If you have contributed too much to your TFSA, you will be required to complete a tax form to calculate how much penalty tax you will have to pay. You might want to take a look at how to calculate the TFSA contribution room before reading the rest of this article.
Calculate Your Excess TFSA Contribution
The CRA refers to the over contribution as an excess TFSA amount. The excess TFSA amount is calculated as:
The total contributions made to all of your TFSA’s (except qualified transfers or exempt contributions)
- Less: The unused TFSA contribution room at the end of the prior calendar year;
- Less: The total of all withdrawals made in the prior calendar year (other than a qualifying transfers);
- Less: The TFSA dollar limit for the calendar year;
- Less: The total of all withdrawals made from all TFSA’s this year (other than a qualifying transfer or withdrawals that are more than the excess TFSA amount)
The TFSA Penalty tax
If you did have an excess TFSA amount, you will have to pay a 1% penalty tax for each month you were in an over contribution position. Unlike RRSP’s that use the value at the end of the month, the TFSA excess amount is based on the highest amount in your TFSA during the month.

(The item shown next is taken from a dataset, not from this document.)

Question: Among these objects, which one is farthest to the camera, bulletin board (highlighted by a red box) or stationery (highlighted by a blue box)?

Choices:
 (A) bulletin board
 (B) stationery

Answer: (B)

Note: The excess amount is based on contributions and is not based on the change in value.
Assume you contributed $5,000 you your TFSA in January and it has grown to $6,000. Then in June, you contribute another $4,000. Your penalty tax will be $40 (1% of the $4,000).
You Have To File A TFSA Return
If you have an excess TFSA amount, then you have to file a Tax-Free Savings Account return (RC243) to calculate the penalty tax. The due date for this form is June 30, 2010.
Penalty Tax Also Applies If…
The 1% per month penalty tax also applies to your TFSA if you were a non-resident and made a contribution to a TFSA or if you held non-qualified investments in your TFSA.
The Canada Revenue Agency has the power to waive the penalty tax if you can prove that you made a reasonable mistake and took steps to fix the situation. If you’re not sure, there is no harm in asking.